*TEXT:*
◇ ◇ ◇ ◇ ◇

It seems like Rubio has been available in trade discussions for a significant period of time despite the fact that he is one of the most effective point guards in the NBA — though he does have some notable limitations. Rubio is averaging 7.9 points, 8.1 assists, 3.9 rebounds and 1.9 steals per game while shooting 37.6 percent from the field and 24.4 percent from beyond the arc. These numbers are below Rubio’s career averages and his shooting, in particular, has been very problematic this season. However, Rubio has picked up his play recently.

Over his last seven games, Rubio is averaging 11.1 points, 11.6 assists, 3.7 rebounds and 2.1 steals per game. Rubio has shown more energy and enthusiasm in recent games, which seemed non-existent earlier this season. Rubio’s poor shooting has been a major hindrance in his personal development and is a nightly challenge for the Timberwolves. But it seemed as though Rubio’s poor shooting had affected other aspects of his game earlier this season. Rubio seems to be moving past this and is starting to perform at his usual level.

◇ ◇ ◇ ◇ ◇

*ACTION ITEM A:*
In the Rubio text, how many assists per game has Rubio averaged over his last seven games?
The Rubio text and the listing are unrelated material.

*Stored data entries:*
◇ ◇ ◇ ◇ ◇

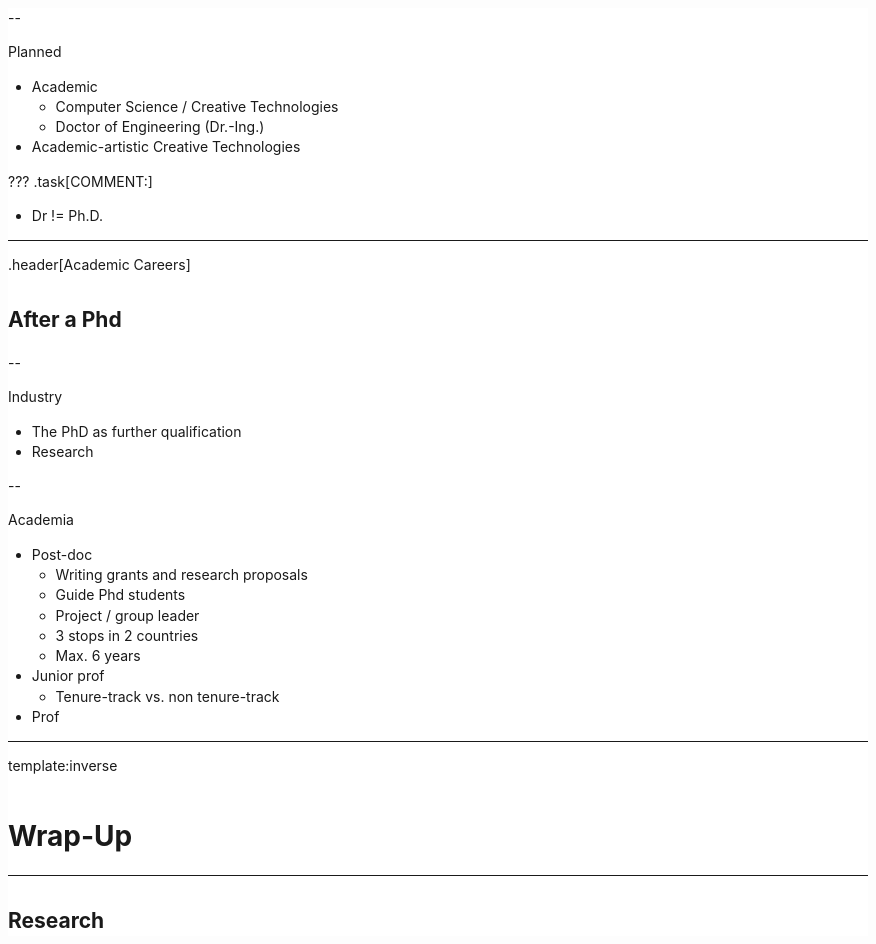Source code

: --

Planned
* Academic 
    * Computer Science / Creative Technologies
    * Doctor of Engineering (Dr.-Ing.)
* Academic-artistic Creative Technologies


???
.task[COMMENT:]  

* Dr != Ph.D.

---
.header[Academic Careers]
## After a Phd

--

Industry 

* The PhD as further qualification
* Research

--

Academia

* Post-doc
    * Writing grants and research proposals
    * Guide Phd students
    * Project / group leader
    * 3 stops in 2 countries
    * Max. 6 years
* Junior prof
    * Tenure-track vs. non tenure-track
* Prof

---
template:inverse

# Wrap-Up

---
## Research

◇ ◇ ◇ ◇ ◇

*ACTION ITEM B:*
Pull out every line of the listing that contains the string "Creative".

*TASK RESPONSE A:*
11.6 assists per game.

*TASK RESPONSE B:*
    * Computer Science / Creative Technologies
* Academic-artistic Creative Technologies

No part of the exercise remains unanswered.